:: Study text ::
Earlier this morning we reported that Sound Transit plans to charge fare in the Downtown Seattle Transit Tunnel for its Link light rail service, while buses in the tunnel will still operate for free for intra-downtown trips. While this means a cheaper base fare across the system, our commenters wondered what sort of affects on ridership this would have.

Greg Walker, Sound Transit chief policy and planning officer, said it won’t have much of an impact. “We project about 2,600 people daily” will be deincentivized from paying a fare for light rail compared to jumping on a free bus, Walker told us. The plan only affects “non-transfer, cash-paying” customers who are taking a trip entirely within downtown. He noted that it’s not possible to know how many of those 2,600 people will skip riding light rail.

Walker said that the 2,600 number is “less than 10% of the overall ridership on the line.” Since ridership numbers are hard to predict, he said that’s “within my margin-of-error for ridership projections.” Walker expects that Link ridership will exceed projections, even with this loss, since most other new light rail projects across the nation have exceeded their projections as well.

27 Replies to “No Link Free Ride to Affect Just 2,600 Daily Tunnel Users”

  1. I don’t get how this decision creates any value for Sound Transit and will only create ill-will.

    No one in their right mind will pay $1.75 to ride Link within the tunnel if the buses are free – they’ll just ride the buses. More people gettign on and off the buses in the tunnel will slow the buses, and Link will be delayed waiting for buses to clear the next station.

    Sound Transit will garner no revenue but will generate ill will.

  2. So they could increase ridership by 10% for effectively no money (ok, a little extra janitorial maintenance), and get thousands of riders (per day!) used to this new form of transit. Or, um, they can… wait, what was the downside?

    What Carl said. Who’s decision was this? Can we vote them out?

:: Task to complete ::
Continue the post about Link light rail fares in the downtown tunnel from the point where it stops. None of the entries is needed for this work.

:: Entries supplied ::
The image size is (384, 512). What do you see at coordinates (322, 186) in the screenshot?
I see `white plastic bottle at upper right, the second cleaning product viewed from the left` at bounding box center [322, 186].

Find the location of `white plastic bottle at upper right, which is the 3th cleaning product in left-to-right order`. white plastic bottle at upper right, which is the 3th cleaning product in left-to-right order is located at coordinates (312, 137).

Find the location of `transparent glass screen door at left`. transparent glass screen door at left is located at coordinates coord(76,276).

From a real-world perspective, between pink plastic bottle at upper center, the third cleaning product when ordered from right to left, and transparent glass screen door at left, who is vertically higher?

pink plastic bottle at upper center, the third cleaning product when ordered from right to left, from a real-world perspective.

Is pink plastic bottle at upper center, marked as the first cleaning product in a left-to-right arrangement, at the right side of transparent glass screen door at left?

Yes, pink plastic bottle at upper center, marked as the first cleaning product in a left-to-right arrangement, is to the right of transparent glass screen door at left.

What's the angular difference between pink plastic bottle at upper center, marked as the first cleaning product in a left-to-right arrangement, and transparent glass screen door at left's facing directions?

:: Answer below ::
    1. The downside is that everyone else has to pay a quarter just so 2.6k people can get a free ride. Those people already have the option of getting free rides on buses without affecting Sound Transit’s bottom line. It is pretty confusing having one mode free in the tunnel and the other not, I agree.

      Personally, I would eliminate fares in the tunnel once Orca is adopted and start to increase cash fares vs. Orca, and spend the saved money on additional bus service in the city. But I don’t know if that’s totally the right thing to do.

      The vast majority of riders in the tunnel are going to have transfers or passes, or are leaving downtown, though, so it shouldn’t affect them.

      1. “The downside is that everyone else has to pay a quarter just so 2.6k people can get a free ride”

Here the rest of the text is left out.